**EXERCISE TASKS:**
**1)** Answer these questions from the passage on dihedral angle files:
(a) What might a global internal energy minimization algorithm require in order to converge to a global minimum?
(b) How many beta-strands does the example protein structure contain?
(c) Which dihedral angle files would be loaded to create a fully parallel beta-sheet with strand order 1-2-3-4?
**2)** Transcribe part of the passage on dihedral angle files, beginning at the words "It is often" and stopping after "differ as mentioned.".

Top of EXTRACT TO READ

Dihedral Angle Files

It is often necessary to create not only one, but an entire palette of different conformations for a protein defined by a single amino acid sequence. For example, a global internal energy minimization algorithm might require several initial configurations to converge to a global minimum. In many cases, conformations for a single protein differ at a high level, for example by permuting beta-strands inside beta-sheets, shifting beta-strand alignments, or changing the alignment of adjacent strands in a beta-sheet from parallel to anti-parallel and vice versa. As a step towards high-level manipulation, ProteinShop supports a simple template mechanism to rapidly create many protein structures that differ as mentioned.

Using Dihedral Angle Files

At the core of this template mechanism is the ability to save conformations of a subset of coil regions inside a protein to a file, and to load these files back later to act as larger building blocks. As an example, consider a protein structure containing four beta-strands with one coil region between each pair of adjacent strands. A template approach to creating multiple protein structures is to first concentrate on partial beta-sheets containing only two strands each, and to save a dihedral angle file for each created pair. For example, these partial sheets could be 1-2, 2-3, and 3-4, each one in several versions (anti-parallel vs. parallel, shifted, etc), see Figure 1(b)-(d). Once all these templates have been created manually, it is easy to create complete beta-sheets from the saved building blocks. For example, to create a fully parallel beta-sheet with strand order 1-2-3-4, one would load the dihedral angle files for the parallel versions of pairs 1-2, 2-3, and 3-4. Creating partially parallel and anti-parallel beta-sheets would work in a similar way, see Figure 1(f)-(g). To change the strand order to, say, 2-1-4-3, one would load angle files for pairs 1-2 and 3-4, and then manually align strands 1-4 (the alignments of strands 2-1-4 and 1-4-3 could then be saved as even larger building blocks), see Figure 1(h).

Bottom of EXTRACT TO READ
Top of DATA EXTRACTS

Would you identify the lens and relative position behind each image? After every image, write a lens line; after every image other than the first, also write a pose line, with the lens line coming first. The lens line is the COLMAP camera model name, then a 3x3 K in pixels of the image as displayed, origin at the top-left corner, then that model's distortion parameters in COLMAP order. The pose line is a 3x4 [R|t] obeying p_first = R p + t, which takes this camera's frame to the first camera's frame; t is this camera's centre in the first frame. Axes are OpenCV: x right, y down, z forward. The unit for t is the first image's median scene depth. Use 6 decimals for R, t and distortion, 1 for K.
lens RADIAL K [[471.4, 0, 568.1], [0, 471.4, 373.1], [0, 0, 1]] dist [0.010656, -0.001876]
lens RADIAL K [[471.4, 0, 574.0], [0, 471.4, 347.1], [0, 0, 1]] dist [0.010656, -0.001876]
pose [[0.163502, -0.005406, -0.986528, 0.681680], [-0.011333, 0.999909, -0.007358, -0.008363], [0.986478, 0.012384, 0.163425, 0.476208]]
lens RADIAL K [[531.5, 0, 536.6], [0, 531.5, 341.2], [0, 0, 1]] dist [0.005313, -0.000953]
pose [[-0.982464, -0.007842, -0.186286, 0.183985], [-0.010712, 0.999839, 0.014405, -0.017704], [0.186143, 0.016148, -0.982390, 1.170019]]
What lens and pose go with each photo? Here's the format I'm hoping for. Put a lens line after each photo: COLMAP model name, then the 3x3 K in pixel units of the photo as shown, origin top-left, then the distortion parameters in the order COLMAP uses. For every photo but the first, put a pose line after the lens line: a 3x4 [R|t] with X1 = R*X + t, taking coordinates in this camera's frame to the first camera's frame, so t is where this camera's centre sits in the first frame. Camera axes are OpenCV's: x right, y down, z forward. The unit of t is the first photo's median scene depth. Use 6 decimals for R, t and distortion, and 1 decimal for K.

Bottom of DATA EXTRACTS

**RESULTS FOR THE EXERCISE:**
**1)**
(a) Several initial configurations.
(b) Four.
(c) The files for the parallel versions of pairs 1-2, 2-3, and 3-4.

**2)**
It is often necessary to create not only one, but an entire palette of different conformations for a protein defined by a single amino acid sequence. For example, a global internal energy minimization algorithm might require several initial configurations to converge to a global minimum. In many cases, conformations for a single protein differ at a high level, for example by permuting beta-strands inside beta-sheets, shifting beta-strand alignments, or changing the alignment of adjacent strands in a beta-sheet from parallel to anti-parallel and vice versa. As a step towards high-level manipulation, ProteinShop supports a simple template mechanism to rapidly create many protein structures that differ as mentioned.